Eigentlich war es ziemlich unter der Gürtellinie, was der Oberbürgermeister 2018 in einer Stellungnahme zu einem Antrag der SPD-Fraktion schreiben ließ mit der Forderung: „Sachgrundlose Befristungen in kommunalen Unternehmen und Eigenbetrieben beenden“. Einen Antrag, den der Stadtrat dann übrigens mit einigen Konkretisierungen mit 38 : 22 Stimmen beschloss. Seitdem müsste es eigentlich regelmäßige Berichte des OBM zu sachgrundlosen Befristungen in den Kommunalbetrieben geben.
Im Verwaltungsausschuss sollte seitdem regelmäßig über den Stand der Dinge informiert werden. Aber das scheint aus der Sicht von Stadtrat Thomas Köhler immer noch nicht zu passieren.Aber gut standen die Dinge 2018 überhaupt nicht, auch wenn die Verwaltung selbst nach eigener Auskunft „weitestgehend auf sachgrundlose Befristungen“ verzichtet.

━━━━

*Aufgabe*: Schreiben Sie den Auszug über sachgrundlose Befristungen vollständig und unverändert ab. Das Material hat mit dem Auszug nichts zu tun.

*Angezeigte Daten*:
━━━━

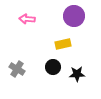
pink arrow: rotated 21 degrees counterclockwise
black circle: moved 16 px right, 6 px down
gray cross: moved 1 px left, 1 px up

━━━━

*Lösung*:
Eigentlich war es ziemlich unter der Gürtellinie, was der Oberbürgermeister 2018 in einer Stellungnahme zu einem Antrag der SPD-Fraktion schreiben ließ mit der Forderung: „Sachgrundlose Befristungen in kommunalen Unternehmen und Eigenbetrieben beenden“. Einen Antrag, den der Stadtrat dann übrigens mit einigen Konkretisierungen mit 38 : 22 Stimmen beschloss. Seitdem müsste es eigentlich regelmäßige Berichte des OBM zu sachgrundlosen Befristungen in den Kommunalbetrieben geben.
Im Verwaltungsausschuss sollte seitdem regelmäßig über den Stand der Dinge informiert werden. Aber das scheint aus der Sicht von Stadtrat Thomas Köhler immer noch nicht zu passieren.Aber gut standen die Dinge 2018 überhaupt nicht, auch wenn die Verwaltung selbst nach eigener Auskunft „weitestgehend auf sachgrundlose Befristungen“ verzichtet.